* Exercise material *
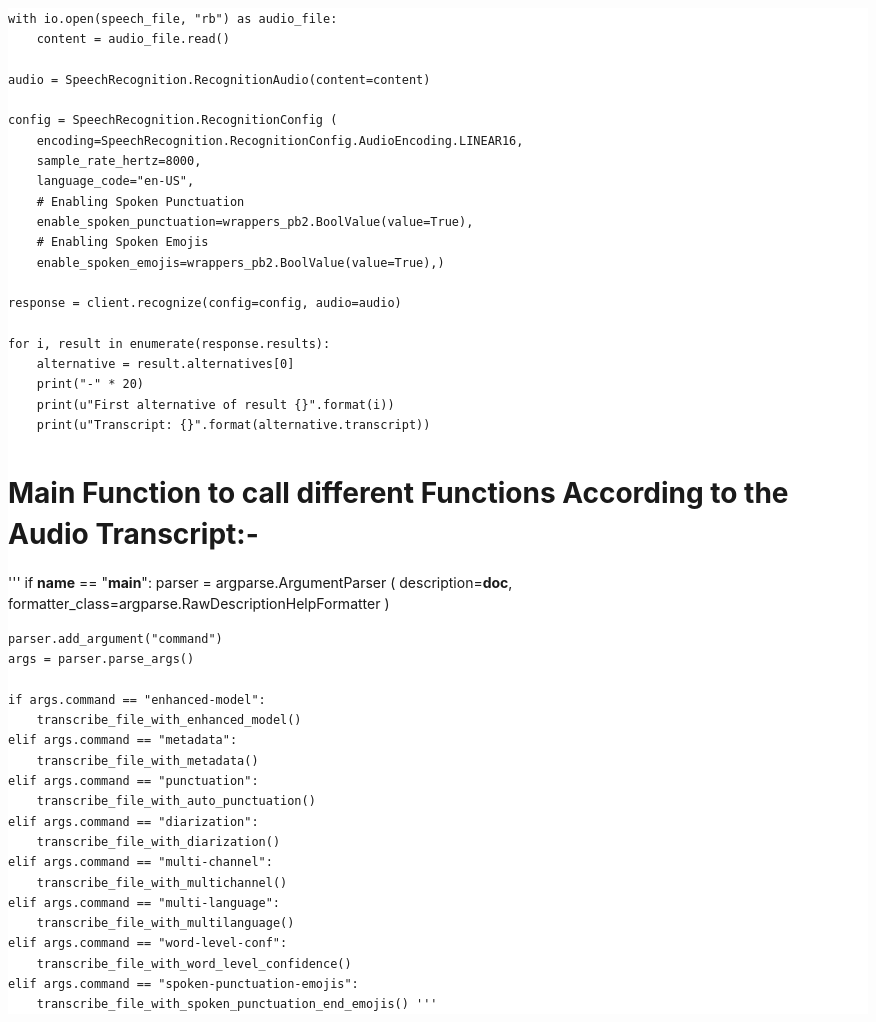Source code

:     with io.open(speech_file, "rb") as audio_file:
        content = audio_file.read()

    audio = SpeechRecognition.RecognitionAudio(content=content)

    config = SpeechRecognition.RecognitionConfig (
        encoding=SpeechRecognition.RecognitionConfig.AudioEncoding.LINEAR16,
        sample_rate_hertz=8000,
        language_code="en-US",
        # Enabling Spoken Punctuation
        enable_spoken_punctuation=wrappers_pb2.BoolValue(value=True),
        # Enabling Spoken Emojis
        enable_spoken_emojis=wrappers_pb2.BoolValue(value=True),)

    response = client.recognize(config=config, audio=audio)

    for i, result in enumerate(response.results):
        alternative = result.alternatives[0]
        print("-" * 20)
        print(u"First alternative of result {}".format(i))
        print(u"Transcript: {}".format(alternative.transcript))


# Main Function to call different Functions According to the Audio Transcript:-

''' if __name__ == "__main__":
    parser = argparse.ArgumentParser (
        description=__doc__, formatter_class=argparse.RawDescriptionHelpFormatter
    )

    parser.add_argument("command")
    args = parser.parse_args()

    if args.command == "enhanced-model":
        transcribe_file_with_enhanced_model()
    elif args.command == "metadata":
        transcribe_file_with_metadata()
    elif args.command == "punctuation":
        transcribe_file_with_auto_punctuation()
    elif args.command == "diarization":
        transcribe_file_with_diarization()
    elif args.command == "multi-channel":
        transcribe_file_with_multichannel()
    elif args.command == "multi-language":
        transcribe_file_with_multilanguage()
    elif args.command == "word-level-conf":
        transcribe_file_with_word_level_confidence()
    elif args.command == "spoken-punctuation-emojis":
        transcribe_file_with_spoken_punctuation_end_emojis() '''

* Work task *
The assignment is to restate, word for word, each line from the one containing "transcribe_file_with_multichannel()" through the final line of the material above.

* Response area *
        transcribe_file_with_multichannel()
    elif args.command == "multi-language":
        transcribe_file_with_multilanguage()
    elif args.command == "word-level-conf":
        transcribe_file_with_word_level_confidence()
    elif args.command == "spoken-punctuation-emojis":
        transcribe_file_with_spoken_punctuation_end_emojis() '''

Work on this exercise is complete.